### EXCERPTED RECORDS

*****

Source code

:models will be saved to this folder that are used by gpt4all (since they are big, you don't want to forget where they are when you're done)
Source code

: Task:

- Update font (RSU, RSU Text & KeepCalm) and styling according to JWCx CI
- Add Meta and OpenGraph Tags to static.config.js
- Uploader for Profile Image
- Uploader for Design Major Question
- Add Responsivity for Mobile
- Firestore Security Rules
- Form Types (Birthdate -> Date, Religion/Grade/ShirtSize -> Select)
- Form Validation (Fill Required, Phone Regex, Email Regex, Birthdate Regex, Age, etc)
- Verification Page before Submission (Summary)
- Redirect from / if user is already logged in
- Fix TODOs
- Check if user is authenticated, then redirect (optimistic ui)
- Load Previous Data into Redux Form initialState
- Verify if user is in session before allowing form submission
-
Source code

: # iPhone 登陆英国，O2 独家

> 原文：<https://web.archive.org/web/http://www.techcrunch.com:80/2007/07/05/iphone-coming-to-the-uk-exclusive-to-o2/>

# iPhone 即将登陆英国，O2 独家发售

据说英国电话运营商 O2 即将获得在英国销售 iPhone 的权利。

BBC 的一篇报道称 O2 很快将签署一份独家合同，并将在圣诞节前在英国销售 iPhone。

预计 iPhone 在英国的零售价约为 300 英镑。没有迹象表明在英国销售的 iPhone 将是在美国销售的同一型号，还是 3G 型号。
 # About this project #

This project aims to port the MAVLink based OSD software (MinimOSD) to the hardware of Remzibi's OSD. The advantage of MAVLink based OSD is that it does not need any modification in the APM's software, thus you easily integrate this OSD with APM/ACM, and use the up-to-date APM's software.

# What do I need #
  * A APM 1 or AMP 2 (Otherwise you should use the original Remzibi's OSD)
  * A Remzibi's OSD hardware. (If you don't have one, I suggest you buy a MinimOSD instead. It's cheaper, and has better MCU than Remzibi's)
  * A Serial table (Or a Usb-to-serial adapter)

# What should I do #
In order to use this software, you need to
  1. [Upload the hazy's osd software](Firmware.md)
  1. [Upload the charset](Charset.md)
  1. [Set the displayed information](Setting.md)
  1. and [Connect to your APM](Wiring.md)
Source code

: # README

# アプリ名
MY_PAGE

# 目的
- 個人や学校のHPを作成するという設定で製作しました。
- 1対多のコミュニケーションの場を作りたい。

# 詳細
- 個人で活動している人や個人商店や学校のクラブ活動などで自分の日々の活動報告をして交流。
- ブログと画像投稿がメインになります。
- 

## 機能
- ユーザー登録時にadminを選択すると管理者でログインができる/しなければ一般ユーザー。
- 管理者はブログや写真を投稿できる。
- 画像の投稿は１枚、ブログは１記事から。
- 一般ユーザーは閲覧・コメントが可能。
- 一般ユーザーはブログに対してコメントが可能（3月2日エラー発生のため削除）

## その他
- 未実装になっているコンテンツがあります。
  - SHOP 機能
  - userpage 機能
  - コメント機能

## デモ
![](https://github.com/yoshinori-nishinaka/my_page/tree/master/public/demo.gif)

*****

Whenever the string "should" shows up in a line above, copy that line.

### TASK OUTPUT
  * A APM 1 or AMP 2 (Otherwise you should use the original Remzibi's OSD)
# What should I do #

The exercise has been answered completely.